Turn the rows below into a Markdown table with the columns Line No. and Text. Start at the very first line, go up to and including the line containing "clientes potenciales, comprender", number each line, and leave out any blank lines.
══ THE INPUT
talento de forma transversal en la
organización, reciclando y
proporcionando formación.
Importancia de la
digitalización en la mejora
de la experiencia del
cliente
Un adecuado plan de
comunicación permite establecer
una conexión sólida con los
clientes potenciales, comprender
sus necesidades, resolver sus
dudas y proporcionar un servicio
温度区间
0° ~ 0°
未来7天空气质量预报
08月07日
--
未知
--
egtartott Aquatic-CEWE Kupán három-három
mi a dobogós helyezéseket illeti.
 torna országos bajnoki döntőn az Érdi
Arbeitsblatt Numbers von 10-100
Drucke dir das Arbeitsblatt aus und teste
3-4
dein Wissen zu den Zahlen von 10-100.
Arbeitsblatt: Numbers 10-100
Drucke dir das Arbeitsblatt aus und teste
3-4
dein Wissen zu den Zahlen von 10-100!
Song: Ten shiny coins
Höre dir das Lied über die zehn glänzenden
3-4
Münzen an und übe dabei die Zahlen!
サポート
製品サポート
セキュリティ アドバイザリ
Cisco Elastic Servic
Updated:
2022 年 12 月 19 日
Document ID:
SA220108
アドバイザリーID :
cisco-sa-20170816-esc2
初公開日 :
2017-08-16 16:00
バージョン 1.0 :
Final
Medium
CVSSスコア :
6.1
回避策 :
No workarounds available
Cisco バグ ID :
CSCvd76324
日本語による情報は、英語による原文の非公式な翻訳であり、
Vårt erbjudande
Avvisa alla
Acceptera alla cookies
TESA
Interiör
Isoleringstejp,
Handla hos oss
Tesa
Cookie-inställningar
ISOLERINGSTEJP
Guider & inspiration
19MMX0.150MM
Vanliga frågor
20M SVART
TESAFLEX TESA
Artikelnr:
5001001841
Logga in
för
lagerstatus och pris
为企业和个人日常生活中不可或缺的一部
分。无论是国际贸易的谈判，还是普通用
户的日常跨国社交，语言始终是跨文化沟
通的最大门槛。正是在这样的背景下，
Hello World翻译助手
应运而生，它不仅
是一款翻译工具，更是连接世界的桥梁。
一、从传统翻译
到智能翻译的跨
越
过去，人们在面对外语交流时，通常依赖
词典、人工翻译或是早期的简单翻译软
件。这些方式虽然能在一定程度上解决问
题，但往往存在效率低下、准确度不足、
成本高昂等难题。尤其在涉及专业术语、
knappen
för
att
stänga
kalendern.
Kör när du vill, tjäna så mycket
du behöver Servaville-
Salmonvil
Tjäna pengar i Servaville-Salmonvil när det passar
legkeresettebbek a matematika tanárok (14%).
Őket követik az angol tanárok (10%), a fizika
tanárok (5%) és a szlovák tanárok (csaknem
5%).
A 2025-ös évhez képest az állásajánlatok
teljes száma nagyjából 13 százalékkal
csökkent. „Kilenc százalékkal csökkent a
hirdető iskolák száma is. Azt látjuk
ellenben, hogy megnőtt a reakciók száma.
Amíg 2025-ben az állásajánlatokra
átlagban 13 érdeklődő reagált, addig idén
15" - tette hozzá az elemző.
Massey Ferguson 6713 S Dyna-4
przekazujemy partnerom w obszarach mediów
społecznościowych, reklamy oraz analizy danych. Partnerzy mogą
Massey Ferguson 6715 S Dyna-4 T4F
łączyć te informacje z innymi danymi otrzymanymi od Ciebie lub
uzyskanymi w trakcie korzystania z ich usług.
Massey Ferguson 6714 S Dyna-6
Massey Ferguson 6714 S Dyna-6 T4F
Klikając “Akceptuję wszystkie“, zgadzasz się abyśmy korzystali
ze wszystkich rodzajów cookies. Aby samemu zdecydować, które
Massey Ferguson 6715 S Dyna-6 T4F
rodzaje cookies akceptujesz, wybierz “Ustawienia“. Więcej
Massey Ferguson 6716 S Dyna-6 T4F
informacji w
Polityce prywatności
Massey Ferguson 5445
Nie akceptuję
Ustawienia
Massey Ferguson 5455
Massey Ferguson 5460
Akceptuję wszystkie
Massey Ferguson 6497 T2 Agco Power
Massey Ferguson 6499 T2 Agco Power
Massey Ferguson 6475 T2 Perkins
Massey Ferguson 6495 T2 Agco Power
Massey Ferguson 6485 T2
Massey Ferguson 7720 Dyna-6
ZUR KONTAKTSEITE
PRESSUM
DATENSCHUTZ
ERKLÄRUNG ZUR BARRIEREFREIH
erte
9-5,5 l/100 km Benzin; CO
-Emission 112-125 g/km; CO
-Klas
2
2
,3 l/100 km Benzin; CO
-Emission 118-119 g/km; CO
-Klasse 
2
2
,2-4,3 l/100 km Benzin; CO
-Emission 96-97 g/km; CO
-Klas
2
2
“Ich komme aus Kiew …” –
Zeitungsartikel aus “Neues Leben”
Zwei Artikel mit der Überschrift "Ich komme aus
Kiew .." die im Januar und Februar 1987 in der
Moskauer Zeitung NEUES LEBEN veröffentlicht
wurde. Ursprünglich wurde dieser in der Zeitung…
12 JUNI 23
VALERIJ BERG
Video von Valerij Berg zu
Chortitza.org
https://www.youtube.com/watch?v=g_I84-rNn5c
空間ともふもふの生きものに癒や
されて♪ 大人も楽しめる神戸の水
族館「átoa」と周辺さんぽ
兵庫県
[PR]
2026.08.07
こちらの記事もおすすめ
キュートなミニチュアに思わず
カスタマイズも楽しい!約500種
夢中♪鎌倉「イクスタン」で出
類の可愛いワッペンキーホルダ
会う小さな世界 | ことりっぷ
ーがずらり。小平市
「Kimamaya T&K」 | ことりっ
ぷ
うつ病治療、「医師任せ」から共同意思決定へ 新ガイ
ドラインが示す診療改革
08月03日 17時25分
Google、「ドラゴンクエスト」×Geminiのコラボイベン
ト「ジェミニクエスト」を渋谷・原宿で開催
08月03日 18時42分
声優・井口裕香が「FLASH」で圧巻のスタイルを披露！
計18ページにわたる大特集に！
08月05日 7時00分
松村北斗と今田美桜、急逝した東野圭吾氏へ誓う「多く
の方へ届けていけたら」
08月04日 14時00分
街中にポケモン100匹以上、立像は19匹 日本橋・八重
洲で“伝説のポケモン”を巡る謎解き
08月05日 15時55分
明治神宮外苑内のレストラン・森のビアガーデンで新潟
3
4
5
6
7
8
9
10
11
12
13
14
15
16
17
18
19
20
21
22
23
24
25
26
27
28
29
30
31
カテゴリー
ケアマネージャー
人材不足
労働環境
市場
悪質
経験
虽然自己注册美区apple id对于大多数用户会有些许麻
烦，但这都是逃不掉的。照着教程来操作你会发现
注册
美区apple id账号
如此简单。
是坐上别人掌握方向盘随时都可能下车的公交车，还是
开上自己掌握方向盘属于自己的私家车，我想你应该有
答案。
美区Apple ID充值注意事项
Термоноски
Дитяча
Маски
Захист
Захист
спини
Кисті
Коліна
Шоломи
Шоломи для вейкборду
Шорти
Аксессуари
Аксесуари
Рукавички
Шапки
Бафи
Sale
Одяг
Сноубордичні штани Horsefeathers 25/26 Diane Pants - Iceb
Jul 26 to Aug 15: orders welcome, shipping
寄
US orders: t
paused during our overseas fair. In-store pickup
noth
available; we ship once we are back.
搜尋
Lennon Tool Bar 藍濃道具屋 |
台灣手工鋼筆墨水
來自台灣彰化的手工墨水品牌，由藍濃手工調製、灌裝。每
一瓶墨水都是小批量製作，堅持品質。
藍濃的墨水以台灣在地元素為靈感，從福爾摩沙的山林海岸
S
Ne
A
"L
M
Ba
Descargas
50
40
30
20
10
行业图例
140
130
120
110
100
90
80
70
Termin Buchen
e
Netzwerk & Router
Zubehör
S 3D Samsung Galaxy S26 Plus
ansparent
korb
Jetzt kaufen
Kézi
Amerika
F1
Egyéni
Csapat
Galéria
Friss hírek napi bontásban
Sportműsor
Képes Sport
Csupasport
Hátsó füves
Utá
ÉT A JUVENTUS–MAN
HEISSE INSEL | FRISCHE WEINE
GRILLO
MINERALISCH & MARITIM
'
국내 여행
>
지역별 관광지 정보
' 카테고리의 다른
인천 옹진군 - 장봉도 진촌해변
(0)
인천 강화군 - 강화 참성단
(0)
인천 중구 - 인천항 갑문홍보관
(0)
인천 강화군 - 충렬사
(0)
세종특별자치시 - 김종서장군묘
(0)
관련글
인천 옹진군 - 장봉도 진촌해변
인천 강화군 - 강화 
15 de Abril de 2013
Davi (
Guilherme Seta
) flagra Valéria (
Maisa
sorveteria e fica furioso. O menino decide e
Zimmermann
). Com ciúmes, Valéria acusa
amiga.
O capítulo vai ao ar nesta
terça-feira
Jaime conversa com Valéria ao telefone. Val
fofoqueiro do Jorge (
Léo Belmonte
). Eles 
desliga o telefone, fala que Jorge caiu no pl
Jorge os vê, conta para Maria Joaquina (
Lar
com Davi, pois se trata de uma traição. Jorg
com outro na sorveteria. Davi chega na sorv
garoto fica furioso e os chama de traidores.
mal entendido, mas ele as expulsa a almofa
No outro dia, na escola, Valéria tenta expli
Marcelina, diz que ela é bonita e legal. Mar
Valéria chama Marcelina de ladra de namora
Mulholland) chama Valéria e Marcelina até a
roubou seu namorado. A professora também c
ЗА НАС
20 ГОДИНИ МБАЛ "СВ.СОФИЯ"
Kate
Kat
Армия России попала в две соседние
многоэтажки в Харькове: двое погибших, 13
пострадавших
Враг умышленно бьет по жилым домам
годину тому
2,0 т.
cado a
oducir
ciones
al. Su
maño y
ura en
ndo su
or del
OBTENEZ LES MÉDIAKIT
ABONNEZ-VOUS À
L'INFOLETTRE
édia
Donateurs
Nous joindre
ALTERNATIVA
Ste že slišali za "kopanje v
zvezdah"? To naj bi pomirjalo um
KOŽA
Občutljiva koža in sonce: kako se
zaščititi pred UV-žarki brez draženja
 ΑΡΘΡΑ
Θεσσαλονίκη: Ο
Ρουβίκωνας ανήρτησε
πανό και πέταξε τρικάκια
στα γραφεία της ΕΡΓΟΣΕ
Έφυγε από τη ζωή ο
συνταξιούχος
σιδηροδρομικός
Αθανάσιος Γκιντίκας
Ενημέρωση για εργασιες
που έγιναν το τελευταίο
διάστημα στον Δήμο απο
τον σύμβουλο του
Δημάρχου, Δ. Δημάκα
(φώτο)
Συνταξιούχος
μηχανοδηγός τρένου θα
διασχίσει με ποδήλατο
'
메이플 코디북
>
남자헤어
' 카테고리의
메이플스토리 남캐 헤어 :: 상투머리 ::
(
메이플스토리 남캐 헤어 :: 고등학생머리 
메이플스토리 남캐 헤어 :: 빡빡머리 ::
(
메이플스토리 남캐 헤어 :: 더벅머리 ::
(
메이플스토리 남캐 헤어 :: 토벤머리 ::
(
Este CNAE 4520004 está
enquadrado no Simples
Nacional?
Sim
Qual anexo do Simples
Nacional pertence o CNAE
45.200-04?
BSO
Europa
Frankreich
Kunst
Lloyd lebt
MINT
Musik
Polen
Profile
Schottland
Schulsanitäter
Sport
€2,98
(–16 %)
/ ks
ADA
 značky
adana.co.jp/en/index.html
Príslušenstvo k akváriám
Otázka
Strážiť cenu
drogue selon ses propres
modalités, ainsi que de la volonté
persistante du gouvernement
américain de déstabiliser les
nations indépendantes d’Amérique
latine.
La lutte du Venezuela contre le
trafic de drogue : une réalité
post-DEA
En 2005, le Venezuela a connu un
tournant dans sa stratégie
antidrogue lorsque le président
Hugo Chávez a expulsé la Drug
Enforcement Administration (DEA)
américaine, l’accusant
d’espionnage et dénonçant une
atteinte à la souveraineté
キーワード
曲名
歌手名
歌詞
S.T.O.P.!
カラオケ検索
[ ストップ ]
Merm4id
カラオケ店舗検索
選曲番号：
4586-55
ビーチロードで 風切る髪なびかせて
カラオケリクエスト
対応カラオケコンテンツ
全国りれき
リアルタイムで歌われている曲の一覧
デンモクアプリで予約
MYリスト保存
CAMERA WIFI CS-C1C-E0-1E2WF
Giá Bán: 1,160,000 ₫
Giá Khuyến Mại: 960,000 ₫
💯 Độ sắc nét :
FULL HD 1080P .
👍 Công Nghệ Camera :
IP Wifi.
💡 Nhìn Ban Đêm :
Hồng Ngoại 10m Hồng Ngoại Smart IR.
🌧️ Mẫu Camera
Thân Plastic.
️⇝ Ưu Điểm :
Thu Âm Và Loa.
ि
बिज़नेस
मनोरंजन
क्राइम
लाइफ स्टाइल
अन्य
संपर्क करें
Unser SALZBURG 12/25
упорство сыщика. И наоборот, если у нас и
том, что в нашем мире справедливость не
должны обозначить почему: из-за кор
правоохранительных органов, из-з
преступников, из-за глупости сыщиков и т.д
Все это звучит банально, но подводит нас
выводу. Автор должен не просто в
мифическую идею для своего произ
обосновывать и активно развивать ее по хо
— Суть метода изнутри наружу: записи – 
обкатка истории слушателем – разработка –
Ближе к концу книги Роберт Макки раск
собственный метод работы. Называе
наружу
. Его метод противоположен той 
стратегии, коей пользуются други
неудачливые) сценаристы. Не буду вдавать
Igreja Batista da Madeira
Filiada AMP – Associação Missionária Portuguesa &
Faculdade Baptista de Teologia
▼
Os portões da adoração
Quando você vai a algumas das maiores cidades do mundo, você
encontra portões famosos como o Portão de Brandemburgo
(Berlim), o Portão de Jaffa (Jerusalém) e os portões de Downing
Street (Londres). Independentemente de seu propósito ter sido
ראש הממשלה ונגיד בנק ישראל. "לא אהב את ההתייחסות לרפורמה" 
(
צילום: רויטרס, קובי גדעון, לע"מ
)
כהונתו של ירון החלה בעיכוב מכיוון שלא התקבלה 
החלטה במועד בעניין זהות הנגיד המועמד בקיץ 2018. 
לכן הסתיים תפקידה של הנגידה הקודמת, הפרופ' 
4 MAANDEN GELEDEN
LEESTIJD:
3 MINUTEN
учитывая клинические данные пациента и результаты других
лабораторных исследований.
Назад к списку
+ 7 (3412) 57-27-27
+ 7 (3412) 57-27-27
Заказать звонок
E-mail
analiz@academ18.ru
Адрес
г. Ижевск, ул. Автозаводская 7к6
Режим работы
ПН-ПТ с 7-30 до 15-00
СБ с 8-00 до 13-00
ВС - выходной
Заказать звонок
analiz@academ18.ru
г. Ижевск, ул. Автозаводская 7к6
════
■ **YOUR SOLUTION**:
| Line No. | Text |
|---|---|
| 1 | talento de forma transversal en la |
| 2 | organización, reciclando y |
| 3 | proporcionando formación. |
| 4 | Importancia de la |
| 5 | digitalización en la mejora |
| 6 | de la experiencia del |
| 7 | cliente |
| 8 | Un adecuado plan de |
| 9 | comunicación permite establecer |
| 10 | una conexión sólida con los |
| 11 | clientes potenciales, comprender |